Tinte immer mit warmem Fond verdünnen, bevor sie in den Reis kommt. · Den Reis nicht waschen; seine Oberflächenstärke wird für die Bindung gebraucht. · Beim Abschalten etwas mehr Flüssigkeit belassen, da der Risotto während der Ruhezeit nachzieht.

Benötigte Ausrüstung

Breiter schwerer Topf · Kleiner Topf für Fischfond · Schneidebrett für Meeresfrüchte · Schöpfkelle · Holzlöffel · Kleine Schale für Sepiatinte

05 · Nährwerte

Nährwerte

Kalorien
≈ 610 kcal
Kohlenhydrate
≈ 73 g
Protein
≈ 32 g
Fett
≈ 19 g
Ballaststoffe
≈ 3 g
Natrium
≈ 700 mg

Portionsgröße: 1 tiefer Teller Risotto, etwa 430 g. Allergene: Enthält Weichtiere und Fisch; Weißwein kann Sulfite enthalten. Sepiatinte und Fond werden vor dem Salzen probiert, da beide bereits viel Natrium beitragen können. Die Werte sind eine ungefähre Schätzung aus Standardreferenzen; Marken, Zuschnitt, Flüssigkeitsaufnahme und Portionierung verändern das Ergebnis.
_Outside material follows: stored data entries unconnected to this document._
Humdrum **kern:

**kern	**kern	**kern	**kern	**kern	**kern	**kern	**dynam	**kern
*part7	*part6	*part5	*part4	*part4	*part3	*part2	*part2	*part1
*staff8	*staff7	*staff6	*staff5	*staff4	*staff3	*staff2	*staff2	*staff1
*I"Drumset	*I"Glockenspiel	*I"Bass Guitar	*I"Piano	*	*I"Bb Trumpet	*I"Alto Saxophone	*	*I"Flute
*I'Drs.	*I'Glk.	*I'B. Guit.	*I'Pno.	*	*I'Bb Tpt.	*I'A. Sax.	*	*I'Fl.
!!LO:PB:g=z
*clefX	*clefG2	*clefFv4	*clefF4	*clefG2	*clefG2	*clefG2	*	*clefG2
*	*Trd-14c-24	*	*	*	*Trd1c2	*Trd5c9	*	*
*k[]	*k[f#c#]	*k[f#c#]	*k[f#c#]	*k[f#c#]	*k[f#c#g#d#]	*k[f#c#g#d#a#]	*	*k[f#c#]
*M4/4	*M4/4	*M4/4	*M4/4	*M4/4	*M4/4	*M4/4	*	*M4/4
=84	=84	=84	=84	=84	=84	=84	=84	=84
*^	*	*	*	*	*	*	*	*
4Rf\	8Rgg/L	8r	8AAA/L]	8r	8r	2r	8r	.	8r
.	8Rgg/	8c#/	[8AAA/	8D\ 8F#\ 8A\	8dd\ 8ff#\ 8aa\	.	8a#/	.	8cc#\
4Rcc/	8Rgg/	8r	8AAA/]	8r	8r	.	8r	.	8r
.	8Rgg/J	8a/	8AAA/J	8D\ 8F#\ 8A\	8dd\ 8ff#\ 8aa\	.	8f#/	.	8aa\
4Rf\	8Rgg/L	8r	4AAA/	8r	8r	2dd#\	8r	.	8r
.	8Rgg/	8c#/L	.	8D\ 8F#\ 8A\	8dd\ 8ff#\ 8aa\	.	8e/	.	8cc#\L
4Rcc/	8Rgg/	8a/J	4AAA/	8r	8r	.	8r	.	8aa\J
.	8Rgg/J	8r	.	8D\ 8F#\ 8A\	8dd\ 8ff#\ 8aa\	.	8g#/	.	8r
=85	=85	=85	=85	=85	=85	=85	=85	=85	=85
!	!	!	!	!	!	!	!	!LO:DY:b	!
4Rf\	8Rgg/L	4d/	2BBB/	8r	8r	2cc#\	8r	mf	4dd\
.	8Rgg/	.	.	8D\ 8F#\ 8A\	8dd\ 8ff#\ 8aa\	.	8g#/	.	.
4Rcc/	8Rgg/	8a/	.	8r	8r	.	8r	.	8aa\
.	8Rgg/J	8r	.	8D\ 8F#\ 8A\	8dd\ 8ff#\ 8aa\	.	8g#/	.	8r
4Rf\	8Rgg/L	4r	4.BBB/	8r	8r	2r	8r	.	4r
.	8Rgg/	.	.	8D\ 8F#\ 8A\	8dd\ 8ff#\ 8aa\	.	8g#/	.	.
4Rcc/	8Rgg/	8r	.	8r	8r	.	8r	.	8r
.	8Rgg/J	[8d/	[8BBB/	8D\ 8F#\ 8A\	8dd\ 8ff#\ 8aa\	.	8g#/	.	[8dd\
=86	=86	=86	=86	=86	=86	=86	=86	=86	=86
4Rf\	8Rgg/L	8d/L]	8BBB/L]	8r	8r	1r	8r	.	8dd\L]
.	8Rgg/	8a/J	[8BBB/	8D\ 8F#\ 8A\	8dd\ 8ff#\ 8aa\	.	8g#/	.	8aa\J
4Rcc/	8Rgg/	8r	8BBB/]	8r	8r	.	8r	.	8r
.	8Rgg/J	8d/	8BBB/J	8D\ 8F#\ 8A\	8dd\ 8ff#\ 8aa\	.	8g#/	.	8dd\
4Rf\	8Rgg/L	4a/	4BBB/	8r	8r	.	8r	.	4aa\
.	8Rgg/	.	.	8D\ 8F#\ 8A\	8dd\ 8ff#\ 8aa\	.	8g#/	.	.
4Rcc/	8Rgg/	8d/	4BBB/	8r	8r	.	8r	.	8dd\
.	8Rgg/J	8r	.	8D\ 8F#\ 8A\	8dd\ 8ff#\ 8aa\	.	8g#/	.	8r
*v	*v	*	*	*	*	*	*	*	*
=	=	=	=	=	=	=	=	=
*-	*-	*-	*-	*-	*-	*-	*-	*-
Schwarz mit klarer Struktur

Die Farbe darf tief sein, doch jedes Reiskorn und jedes Sepiastück bleibt erkennbar.

Getrennte Garzeiten und heißer Fond halten das Gericht präzise. Die Tinte liefert Farbe und Meeresnote, während Reisstärke und Olivenöl die fließende Bindung schaffen.